Earlier, Mr Trump, 73, who swiftly moved to withdraw the US from the Paris climate accord when he was elected president, and who has pushed policies critics say have further weakened environmental standards, said Washington was signing an agreement to plant more trees.
Ms Thunberg responded without naming the US president, although it was patently clear who she was referring to.
“We need to start listening to the science, and treat this crisis with the importance it deserves,” she said. “Without treating it as a real crisis we cannot solve it.”
Earlier, Ms Thunberg called on world leaders to listen to young activists who have followed her to Davos this year.

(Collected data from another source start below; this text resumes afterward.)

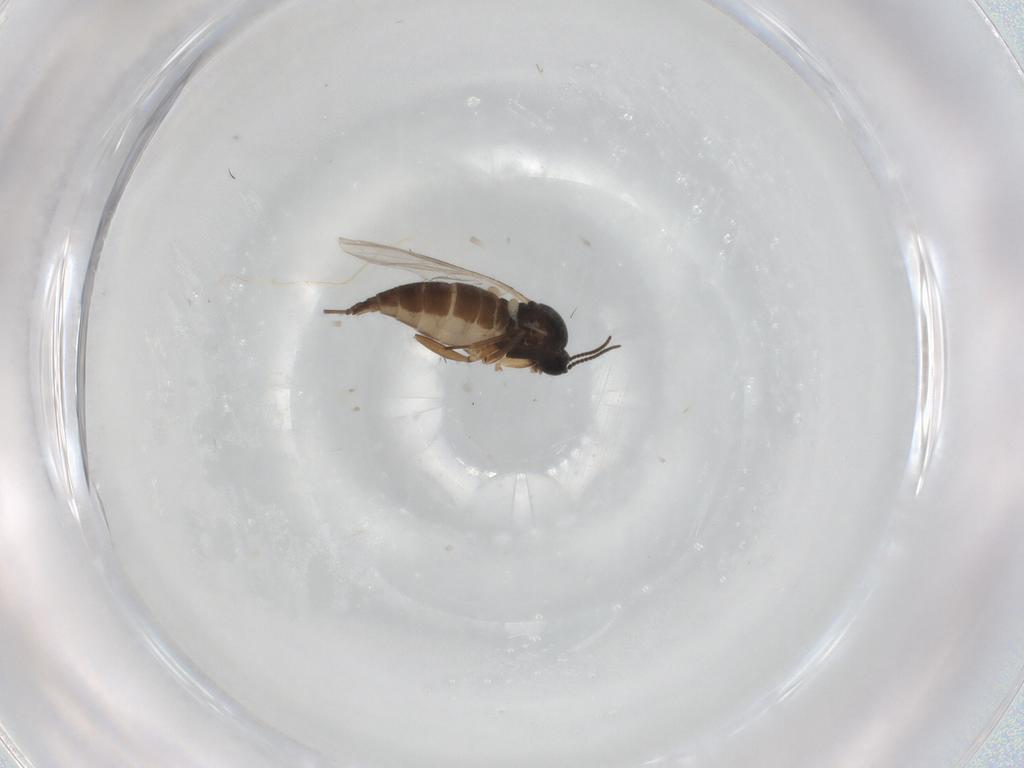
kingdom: Animalia
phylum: Arthropoda
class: Insecta
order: Diptera
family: Sciaridae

“I’m not a person that can complain about not being heard,” she said. “The science and voice of young people is not the centre of the conversation, but it needs to be.”

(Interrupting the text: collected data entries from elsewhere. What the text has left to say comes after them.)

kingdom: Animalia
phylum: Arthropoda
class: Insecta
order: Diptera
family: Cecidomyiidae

The world’s top scientists have repeatedly warned that immediate action is required to address the climate crisis.
With the world experiencing record high temperatures and an increase in the incidence of “extreme” events such as Australia’s wildfires, scientists have called on nations to act to try to limit the rise in global temperature of 1.5C.
“We cannot accept insufficient action anymore,” professor Gail Whiteman, director of the Pentland Centre for Sustainability in Business at Lancaster University, said in a statement. “If we’re united behind the science then every decision, every investment, every behaviour should be based on what is taking us in the right direction.”
Meanwhile, the UN High Commissioner for Refugees said the world needed to prepare for a surge in refugees, with potentially millions of people being driven from their homes by the impact of climate change.
“We must be prepared for a large surge of people moving against their will,” said Filippo Grandi. “I wouldn’t venture to talk about specific numbers, it’s too speculative, but certainly we’re talking about millions here.”
Michael Mann, a climate expert and Professor of Earth Sciences at Penn State University, praised Ms Thunberg’s comments.
“Planting trees is a veritable drop in the bucket. We need to solve this problem at its source – fossil fuels,” he told The Independent.
“Trump here is doing the bidding of the fossil fuel interests that run his energy and environmental policy, engaging in an effort to deflect attention away from the need to rein in the fossil fuel industry and transition away from the burning of fossil fuels. Good on Greta for calling out his villainy.”